EXERCISE REQUIREMENTS:
Retype the whole listing below, character for character.
....
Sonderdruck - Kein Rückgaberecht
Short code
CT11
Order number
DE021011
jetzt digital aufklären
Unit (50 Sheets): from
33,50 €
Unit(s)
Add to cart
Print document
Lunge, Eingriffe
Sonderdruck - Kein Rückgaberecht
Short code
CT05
....
RESULT FOR THIS TASK:
Sonderdruck - Kein Rückgaberecht
Short code
CT11
Order number
DE021011
jetzt digital aufklären
Unit (50 Sheets): from
33,50 €
Unit(s)
Add to cart
Print document
Lunge, Eingriffe
Sonderdruck - Kein Rückgaberecht
Short code
CT05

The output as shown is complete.